Why ‘Openness’ Should Be the Next Buzzword in Pharma Serialization

Everyone who works in the pharmaceutical track and trace sector specifically, and life sciences sector more generally, will remember the dark days of 2020 and the dawning of the COVID-19 pandemic.

Why ‘Openness’ Should Be the Next Buzzword in Pharma Serialization

Indeed, its after-effects are still reverberating through both industries today – both the good and the bad. The bad is, of course, obvious. On top of the obviously devastating, direct loss of lives across the globe, many people have been left with life-limiting medical issues. And from a business point of view, many firms are still recovering financially to this day. The fact is that they can arguably be considered the lucky ones when you consider that many businesses collapsed as a direct result of worldwide lockdowns and many other forms of COVID-induced financial pressures.

However, there have been some more positive effects too, at least for the pharmaceutical sector. We are starting to go in the right direction when it comes to working in a much more open, collegiate way. The foundations for this were directly laid when the sector had to cooperate to deliver groundbreaking vaccines to all four corners of the globe in record-breaking timescales. This collaboration and cooperation should be seized upon. It cannot fade into a distant memory – especially when there is every possibility this openness will be the secret weapon the world needs should there ever be another global pandemic.

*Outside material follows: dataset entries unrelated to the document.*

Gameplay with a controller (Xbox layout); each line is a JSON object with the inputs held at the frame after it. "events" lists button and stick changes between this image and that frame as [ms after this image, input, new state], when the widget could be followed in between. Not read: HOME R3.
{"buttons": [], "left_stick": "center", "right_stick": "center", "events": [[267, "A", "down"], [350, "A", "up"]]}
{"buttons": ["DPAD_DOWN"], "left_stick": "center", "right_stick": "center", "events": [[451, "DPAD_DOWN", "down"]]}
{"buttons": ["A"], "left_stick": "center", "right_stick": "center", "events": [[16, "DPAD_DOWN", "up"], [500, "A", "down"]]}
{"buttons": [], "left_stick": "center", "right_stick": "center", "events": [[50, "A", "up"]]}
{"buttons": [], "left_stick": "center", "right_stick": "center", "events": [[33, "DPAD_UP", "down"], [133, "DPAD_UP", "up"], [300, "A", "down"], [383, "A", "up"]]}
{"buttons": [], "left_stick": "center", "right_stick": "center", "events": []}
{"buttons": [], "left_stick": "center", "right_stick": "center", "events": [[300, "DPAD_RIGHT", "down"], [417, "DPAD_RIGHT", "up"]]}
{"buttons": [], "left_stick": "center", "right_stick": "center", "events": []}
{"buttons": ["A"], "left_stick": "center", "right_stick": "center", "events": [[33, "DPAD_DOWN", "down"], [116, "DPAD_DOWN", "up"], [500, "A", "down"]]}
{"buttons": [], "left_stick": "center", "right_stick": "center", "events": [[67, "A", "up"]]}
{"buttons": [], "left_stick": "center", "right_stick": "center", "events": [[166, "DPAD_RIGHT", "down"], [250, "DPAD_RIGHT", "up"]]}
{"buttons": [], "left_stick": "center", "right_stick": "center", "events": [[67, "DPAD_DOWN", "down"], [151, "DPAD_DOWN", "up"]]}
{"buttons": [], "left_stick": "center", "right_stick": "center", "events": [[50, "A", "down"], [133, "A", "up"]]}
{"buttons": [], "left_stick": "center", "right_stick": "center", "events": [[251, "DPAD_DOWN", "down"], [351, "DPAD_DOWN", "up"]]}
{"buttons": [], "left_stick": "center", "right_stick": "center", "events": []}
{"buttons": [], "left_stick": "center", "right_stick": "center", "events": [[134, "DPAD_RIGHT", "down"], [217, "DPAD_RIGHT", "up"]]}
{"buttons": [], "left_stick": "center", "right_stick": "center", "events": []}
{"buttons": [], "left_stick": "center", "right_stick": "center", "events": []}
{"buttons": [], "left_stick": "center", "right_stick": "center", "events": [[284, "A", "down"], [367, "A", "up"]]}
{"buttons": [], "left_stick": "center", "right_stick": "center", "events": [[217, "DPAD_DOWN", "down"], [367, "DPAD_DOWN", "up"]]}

We should also take a leaf out of the book of other sectors, notably food and the automotive industries. We are routinely witnessing examples within these sectors of separate firms cooperating for the good of the end customer. Just think for a moment of the multiple times you see a very specific brand from one firm available for sale inside the premises of what might be considered a competitor.

Is Disease X waiting in the wings?

While not wanting to dwell on negativity, sometimes facts need to be faced head-on.

One of these is the recent, concerning viewpoint voiced by the World Health Organisation’s top doctor, Tedros Adhanom Ghebreyesus, who is reported as stating a fresh pandemic even deadlier than COVID-19 could be on the horizon, with humanity not remotely prepared to deal with it. He asserts that “Disease X” could wreak havoc across the globe because people have failed to learn lessons from previous pandemics.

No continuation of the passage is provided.